Les banques privées tunisiennes ont cessé d’accorder des prêts de plus de 15 ans afin de préserver leur rentabilité après l’entrée en vigueur, en janvier, d’une nouvelle réglementation imposant une réduction de 50 % des taux d’intérêt sur certains crédits à taux fixe et l’octroi obligatoire de prêts sans intérêt, rapporte Reuters.
Un cadre bancaire a confirmé avoir reçu des instructions verbales en ce sens, précisant que cette approche vise à éviter toute trace écrite pouvant exposer les banques à des sanctions. Deux autres responsables ont indiqué que cette décision permet de limiter les risques financiers et de protéger la distribution des dividendes aux actionnaires.
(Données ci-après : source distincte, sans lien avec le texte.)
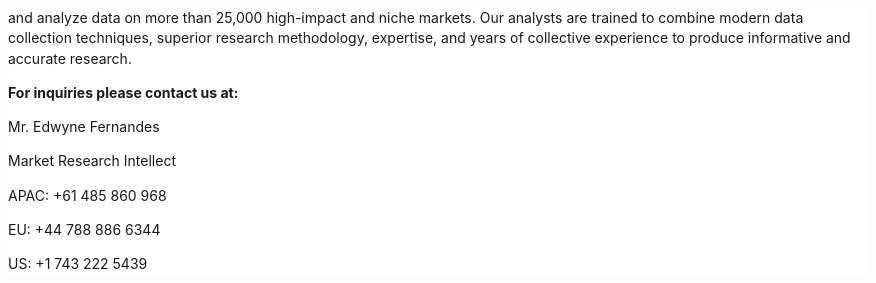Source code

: and analyze data on more than 25,000 high-impact and niche markets. Our analysts are trained to combine modern data collection techniques, superior research methodology, expertise, and years of collective experience to produce informative and accurate research.</span></p><p><strong>For inquiries please contact us at:</strong></p><p>Mr. Edwyne Fernandes</p><p>Market Research Intellect</p><p>APAC: +61 485 860 968</p><p>EU: +44 788 886 6344</p><p>US: +1 743 222 5439</p>
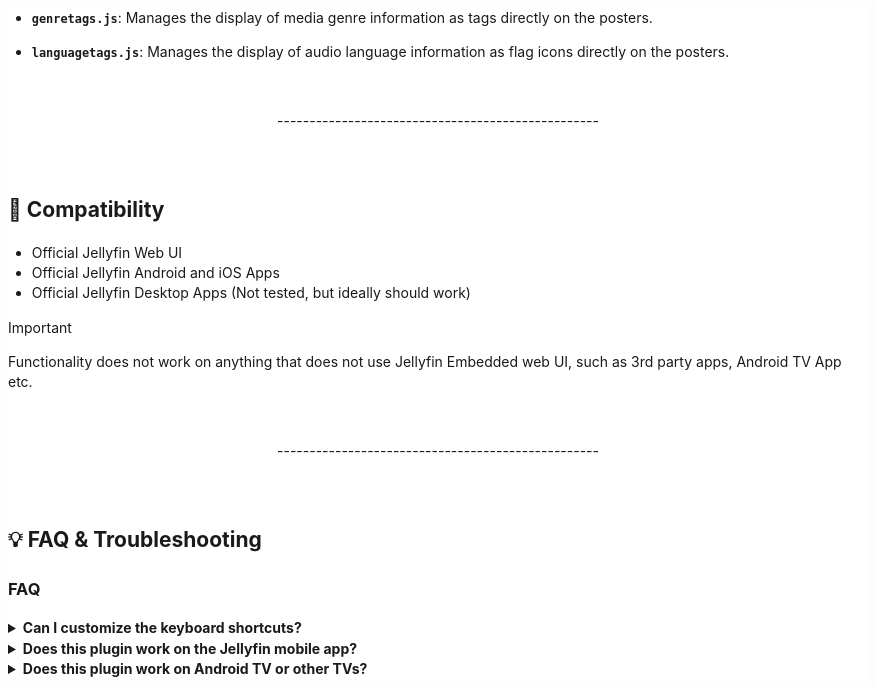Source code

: * **`genretags.js`**: Manages the display of media genre information as tags directly on the posters.

* **`languagetags.js`**: Manages the display of audio language information as flag icons directly on the posters.


<br>
<p align="center">
--------------------------------------------------
</p>
<br>

## 🧪 Compatibility

- Official Jellyfin Web UI
- Official Jellyfin Android and iOS Apps
- Official Jellyfin Desktop Apps (Not tested, but ideally should work)


> [!IMPORTANT]
> Functionality does not work on anything that does not use Jellyfin Embedded web UI, such as 3rd party apps, Android TV App etc.


<br>
<p align="center">
--------------------------------------------------
</p>
<br>


## 💡 FAQ & Troubleshooting

### FAQ


<details><summary><strong>Can I customize the keyboard shortcuts?</strong></summary></details>

<details><summary><strong>Does this plugin work on the Jellyfin mobile app?</strong></summary></details>

<details><summary><strong>Does this plugin work on Android TV or other TVs?</strong></summary></details>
Le secteur bancaire tunisien, déjà sous pression, compte 19 banques privées, dominées par la BIAT et Attijari Bank, ainsi que quatre grandes banques publiques. Selon Fitch Ratings, la nouvelle régulation pourrait réduire de 11 % les bénéfices annuels des banques. Par ailleurs, la hausse de l’impôt sur leurs profits, qui passera de 35 % à 40 % en janvier 2025, risque d’accentuer la pression sur le secteur.
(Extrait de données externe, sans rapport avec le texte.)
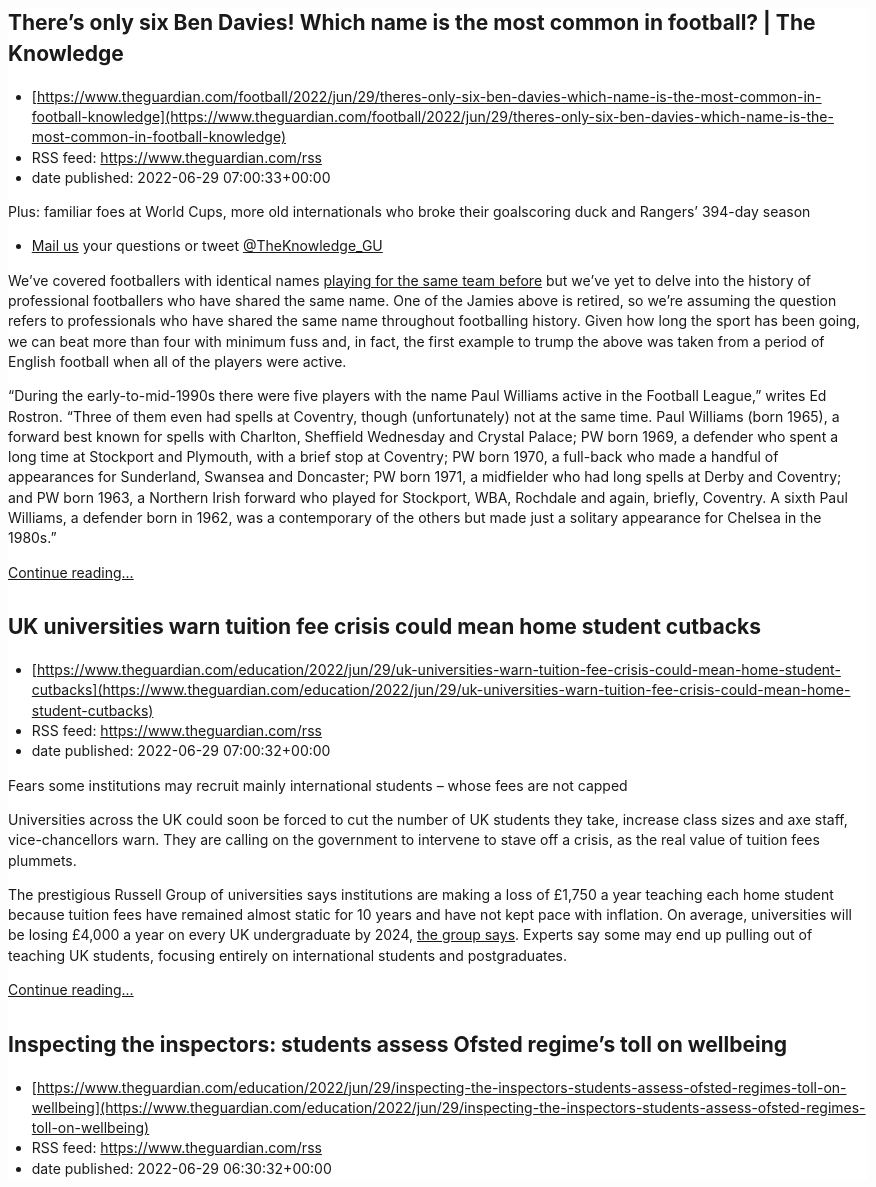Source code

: ## There’s only six Ben Davies! Which name is the most common in football? | The Knowledge
 - [https://www.theguardian.com/football/2022/jun/29/theres-only-six-ben-davies-which-name-is-the-most-common-in-football-knowledge](https://www.theguardian.com/football/2022/jun/29/theres-only-six-ben-davies-which-name-is-the-most-common-in-football-knowledge)
 - RSS feed: https://www.theguardian.com/rss
 - date published: 2022-06-29 07:00:33+00:00

<p>Plus: familiar foes at World Cups, more old internationals who broke their goalscoring duck and Rangers’ 394-day season</p><ul><li><a href="mailto:knowledge@theguardian.com">Mail us</a> your questions or tweet <a href="https://twitter.com/theknowledge_gu">@TheKnowledge_GU</a></li></ul><p>We’ve covered footballers with identical names <a href="https://www.theguardian.com/football/2017/jul/19/the-knowledge-footballers-same-name-club">playing for the same team before</a> but we’ve yet to delve into the history of professional footballers who have shared the same name. One of the Jamies above is retired, so we’re assuming the question refers to professionals who have shared the same name throughout footballing history. Given how long the sport has been going, we can beat more than four with minimum fuss and, in fact, the first example to trump the above was taken from a period of English football when all of the players were active.</p><p>“During the early-to-mid-1990s there were five players with the name Paul Williams active in the Football League,” writes Ed Rostron. “Three of them even had spells at Coventry, though (unfortunately) not at the same time. Paul Williams (born 1965), a forward best known for spells with Charlton, Sheffield Wednesday and Crystal Palace; PW born 1969, a defender who spent a long time at Stockport and Plymouth, with a brief stop at Coventry; PW born 1970, a full-back who made a handful of appearances for Sunderland, Swansea and Doncaster; PW born 1971, a midfielder who had long spells at Derby and Coventry; and PW born 1963, a Northern Irish forward who played for Stockport, WBA, Rochdale and again, briefly, Coventry. A sixth Paul Williams, a defender born in 1962, was a contemporary of the others but made just a solitary appearance for Chelsea in the 1980s.”</p> <a href="https://www.theguardian.com/football/2022/jun/29/theres-only-six-ben-davies-which-name-is-the-most-common-in-football-knowledge">Continue reading...</a>

## UK universities warn tuition fee crisis could mean home student cutbacks
 - [https://www.theguardian.com/education/2022/jun/29/uk-universities-warn-tuition-fee-crisis-could-mean-home-student-cutbacks](https://www.theguardian.com/education/2022/jun/29/uk-universities-warn-tuition-fee-crisis-could-mean-home-student-cutbacks)
 - RSS feed: https://www.theguardian.com/rss
 - date published: 2022-06-29 07:00:32+00:00

<p>Fears some institutions may recruit mainly international students – whose fees are not capped</p><p>Universities across the UK could soon be forced to cut the number of UK students they take, increase class sizes and axe staff, vice-chancellors warn. They are calling on the government to intervene to stave off a crisis, as the real value of tuition fees plummets.</p><p>The prestigious Russell Group of universities says institutions are making a loss of £1,750 a year teaching each home student because tuition fees have remained almost static for 10 years and have not kept pace with inflation. On average, universities will be losing £4,000 a year on every UK undergraduate by 2024, <a href="https://russellgroup.ac.uk/media/6070/26052022_external_briefing_sustainability.pdf">the group says</a>. Experts say some may end up pulling out of teaching UK students, focusing entirely on international students and postgraduates.</p> <a href="https://www.theguardian.com/education/2022/jun/29/uk-universities-warn-tuition-fee-crisis-could-mean-home-student-cutbacks">Continue reading...</a>

## Inspecting the inspectors: students assess Ofsted regime’s toll on wellbeing
 - [https://www.theguardian.com/education/2022/jun/29/inspecting-the-inspectors-students-assess-ofsted-regimes-toll-on-wellbeing](https://www.theguardian.com/education/2022/jun/29/inspecting-the-inspectors-students-assess-ofsted-regimes-toll-on-wellbeing)
 - RSS feed: https://www.theguardian.com/rss
 - date published: 2022-06-29 06:30:32+00:00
Mohamed Souilem, analyste financier et ancien directeur de la politique fiscale à la Banque centrale de Tunisie, estime que cette suspension des prêts longue durée pourrait fortement compliquer l’accès des Tunisiens aux crédits immobiliers et fragiliser davantage un secteur bancaire déjà en difficulté, ajoute Reuters.
Face aux tensions économiques, le président Kaïs Saïed a récemment critiqué les banques, dénonçant leurs marges excessives et le coût élevé de leurs services. Il a également suggéré une réforme de la Banque centrale pour permettre à l’État d’emprunter directement auprès d’elle, une option que les experts jugent risquée en raison de son potentiel impact inflationniste, rappelle la même source.